### [BRIEF]
Those lines of the data that hold the word "Ripple" are to be copied out.

(DATA SHOWN begins)

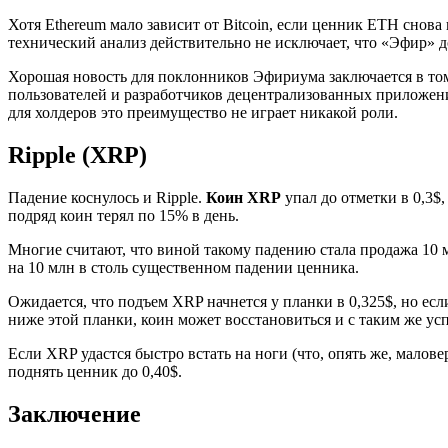
Хотя Ethereum мало зависит от Bitcoin, если ценник ETH снова
технический анализ действительно не исключает, что
«
Эфир
»
д
Хорошая новость для поклонников Эфириума заключается в то
пользователей и разработчиков децентрализованных приложени
для холдеров это преимущество не играет никакой роли.
Ripple (XRP)
Падение коснулось и Ripple.
Коин XRP
упал до отметки в 0,3$
подряд коин терял по 15% в день.
Многие считают, что виной такому падению стала продажа 10 м
на 10 млн в столь существенном падении ценника.
Ожидается, что подъем XRP начнется у планки в 0,325$, но есл
ниже этой планки, коин может восстановиться и с таким же ус
Если XRP удастся быстро встать на ноги (что, опять же, малове
поднять ценник до 0,40$.
Заключение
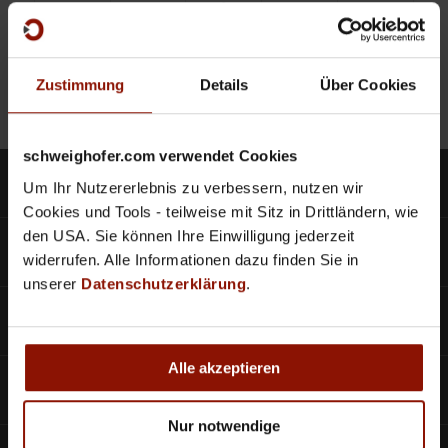
Zustimmung
Details
Über Cookies
schweighofer.com verwendet Cookies
Produkte
Um Ihr Nutzererlebnis zu verbessern, nutzen wir
Cookies und Tools - teilweise mit Sitz in Drittländern, wie
den USA. Sie können Ihre Einwilligung jederzeit
SCHWEIGHOFER CLOUD
widerrufen. Alle Informationen dazu finden Sie in
unserer
Datenschutzerklärung
.
Bestellscheine
Alle akzeptieren
Aktuelles
Nur notwendige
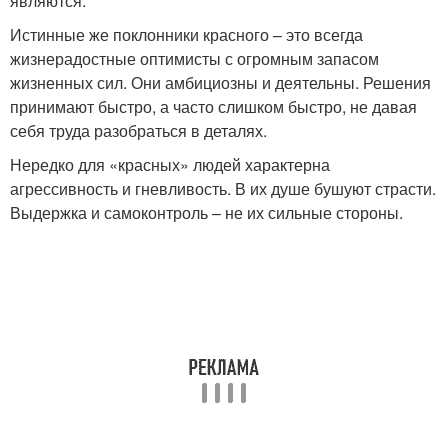
являются.
Истинные же поклонники красного – это всегда
жизнерадостные оптимисты с огромным запасом
жизненных сил. Они амбициозны и деятельны. Решения
принимают быстро, а часто слишком быстро, не давая
себя труда разобраться в деталях.
Нередко для «красных» людей характерна
агрессивность и гневливость. В их душе бушуют страсти.
Выдержка и самоконтроль – не их сильные стороны.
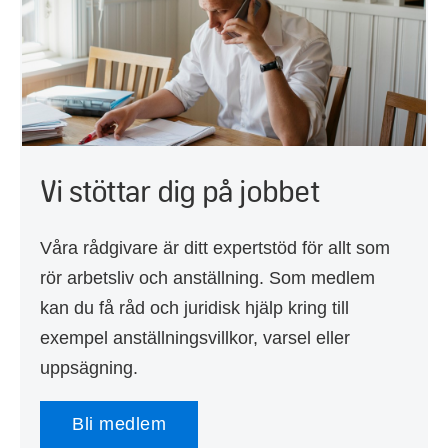
Vi stöttar dig på jobbet
Våra rådgivare är ditt expertstöd för allt som
rör arbetsliv och anställning. Som medlem
kan du få råd och juridisk hjälp kring till
exempel anställningsvillkor, varsel eller
uppsägning.
Bli medlem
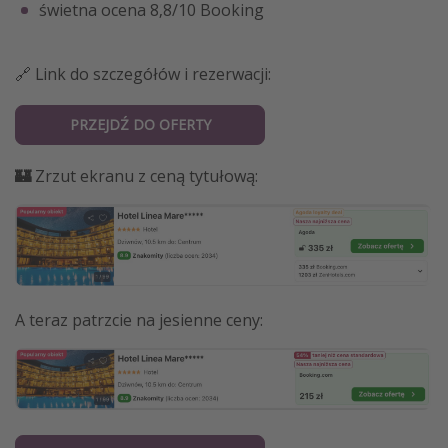
świetna ocena 8,8/10 Booking
🔗 Link do szczegółów i rezerwacji:
PRZEJDŹ DO OFERTY
🏰
Zrzut ekranu z ceną tytułową:
A teraz patrzcie na jesienne ceny:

(DATA SHOWN ends)

### [EXERCISE RESPONSE]
Ripple (XRP)
Падение коснулось и Ripple.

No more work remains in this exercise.